Would that freeze be as a result of the consolidation of the snapshot as I wouldn't say the guest itself was heavily loaded with its own work at that time of the morning?
and
Does that snapshot consolidation not count as disk i/o for the purposes of vm monitoring or is that because its hypervisor aware disk i/o instead of guest OS aware disk i/o
I wouldn't say there was much guest disk i/o going from the time the task to remove the snapshot was started until when it completed but I would have expected some log data to be written during that time period
There was some firewall block notifications for external ip addresses before and during the consolidation step as well as localhost 127.0.0.1 messages from a local service monitoring process that get logged before the guest reboots. The last message is about 2 minutes before the reboot so the guest itself didn't look frozen.
Would 127.0.0.1 traffic count as network i/o or as its loopback traffic and not routed does it not count for the purposes of vm monitoring
Snapshot consolidation isn't counted as that kind of disk i/o as that isn't billed the to actual VM. It could be frozen due to the consolidation of the snapshot indeed. Did you look at the screenshot that was captured along with the reset? it should be in the VM directory, that at least should show it wasn't bluescreened.
Ya the screenshot looked fine, no bluescreen or warnings
that shouldn't happen... you could set it to "low sensitivity" that way the window it will check if there are heartbeats received is larger. You could also increase the IO monitoring time frame by using das.iostatsInterval. But I would try to change sensitivity first. (low = 120 seconds, high = 30 seconds window)

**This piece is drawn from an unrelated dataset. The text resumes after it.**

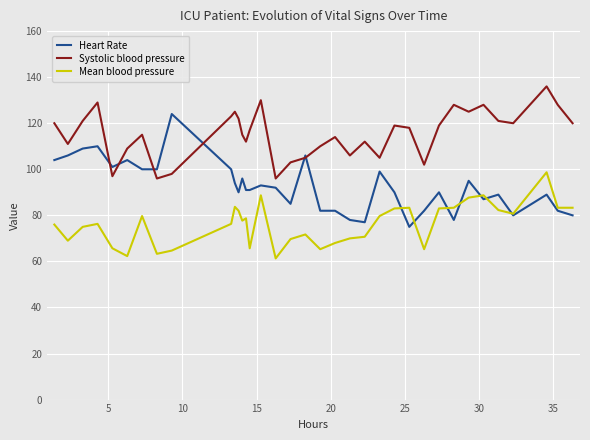

Which series has the largest range (max minus min)?

Heart Rate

Are there other ways to troubleshoot a vm-monitoring reset to see if it was due to over sensitivity?
Not really, you can check the log files from HA's perspective and then the log files within the VM... As the GuestOS logfiles should also give you an idea of what was going on at the time. But that is all about I know, but maybe our support team can help if you have all relevant log files.